Researchers say that only 63% of Medicare patients reviewed for the study received any amount of the prescription medications.

“Among patients with a true diagnosis of rheumatoid arthritis, closer to 90% should be receiving treatment,” study researcher Gabriela Schmajuk, MD, a postdoctoral scholar at Stanford, says in a news release.

Schmajuk and colleagues, including Jinoos Yazdany, MD, MPH, of the University of California, San Francisco, report that the number of patients receiving the effective medications varies dramatically by health care plan, economic status, and where the patients live.

Rheumatoid arthritis is a chronic, painful disease that leads to inflammation of the joints and tissues around the joints. RA is considered an autoimmune disease.

The disease, which usually strikes people between the ages of 40 and 60, afflicts 1.3 million Americans, is three times more common in women than men.


Slideshow: Understanding Rheumatoid Arthritis

The Importance of DMARDs


“The reason [DMARD] treatment is so important is that, if left untreated, one-third of the patients with rheumatoid arthritis will become disabled within five years of diagnosis,” Schmajuk says. “The disease primarily affects the hands. Frequently patients are unable to work because they can’t use their hands.”
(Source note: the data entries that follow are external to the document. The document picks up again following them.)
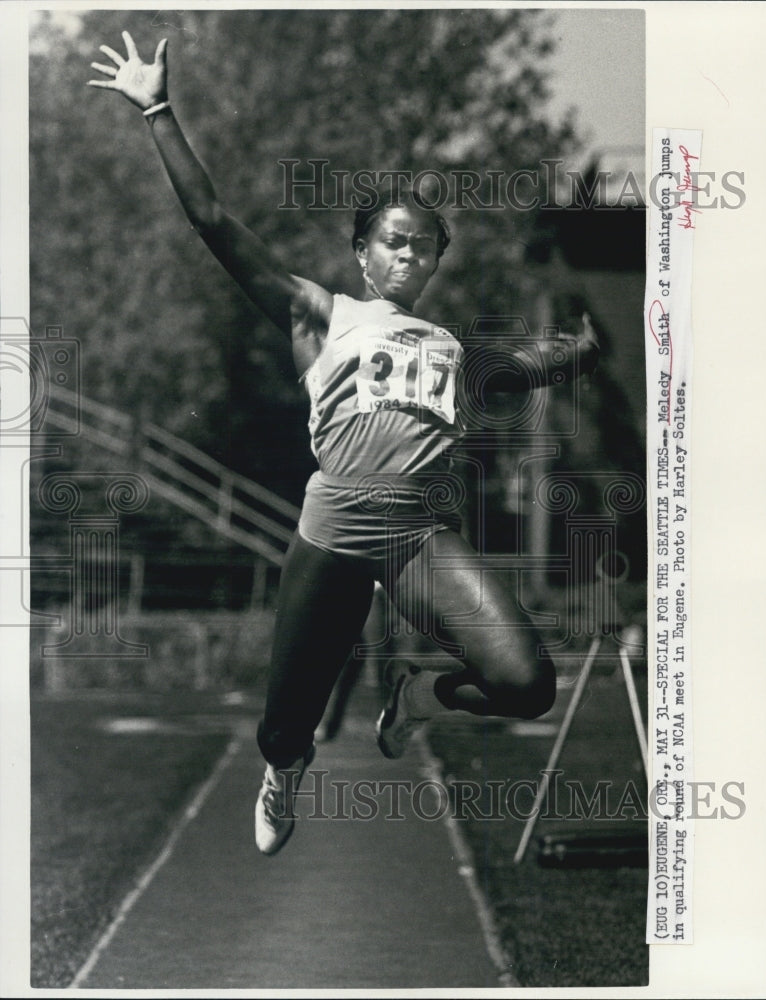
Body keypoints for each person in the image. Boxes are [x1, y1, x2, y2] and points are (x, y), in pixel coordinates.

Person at [89, 33, 600, 856]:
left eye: (422, 243)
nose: (407, 252)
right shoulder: (317, 313)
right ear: (362, 254)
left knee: (526, 682)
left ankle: (419, 696)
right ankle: (284, 773)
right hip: (332, 531)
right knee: (285, 725)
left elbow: (522, 368)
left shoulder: (450, 352)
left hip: (415, 538)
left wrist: (580, 349)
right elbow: (214, 222)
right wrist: (157, 111)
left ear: (435, 258)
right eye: (392, 240)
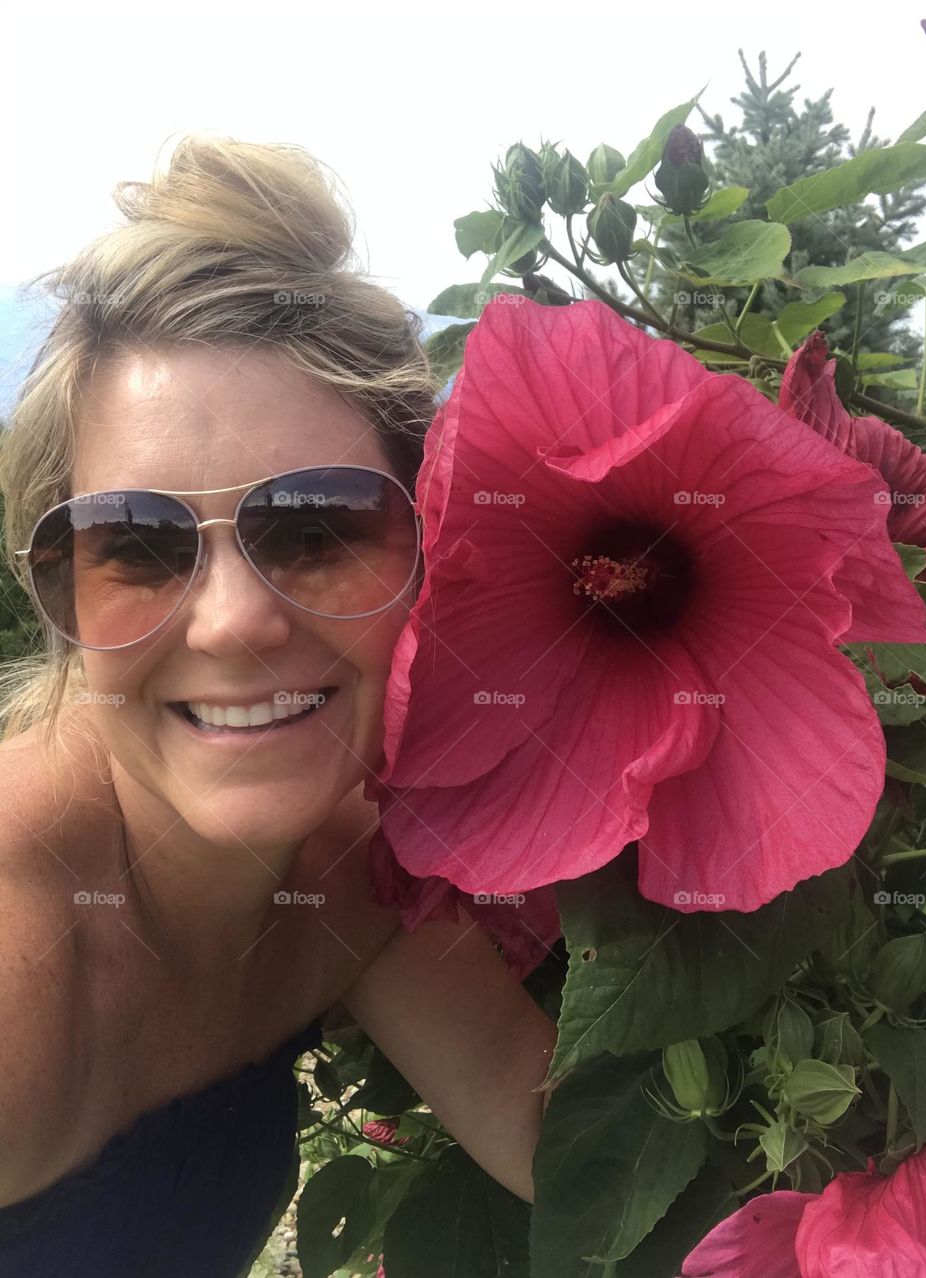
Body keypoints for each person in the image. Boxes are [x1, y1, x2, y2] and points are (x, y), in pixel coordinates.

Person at [0, 134, 559, 1277]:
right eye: (139, 549)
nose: (231, 624)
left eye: (316, 530)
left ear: (432, 544)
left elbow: (567, 1144)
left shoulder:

The large study examined differences in medication treatment of 93,143 people with rheumatoid arthritis ages 65 and older between the years 2005 and 2008. Information was obtained from the Healthcare Effectiveness Data and Information Set, also known as HEDIS.

HEDIS, in 2005, introduced a quality measure to assess the number of RA patients receiving DMARDs.

“We found that certain groups were not receiving the medication they needed,” Schmajuk says. “Patients who had low income received DMARDs less frequently than wealthier patients. Blacks received medications less frequently than whites. We also found that patients who lived in the mid-and south-Atlantic regions received medications less frequently than other areas, particularly the West Coast states.”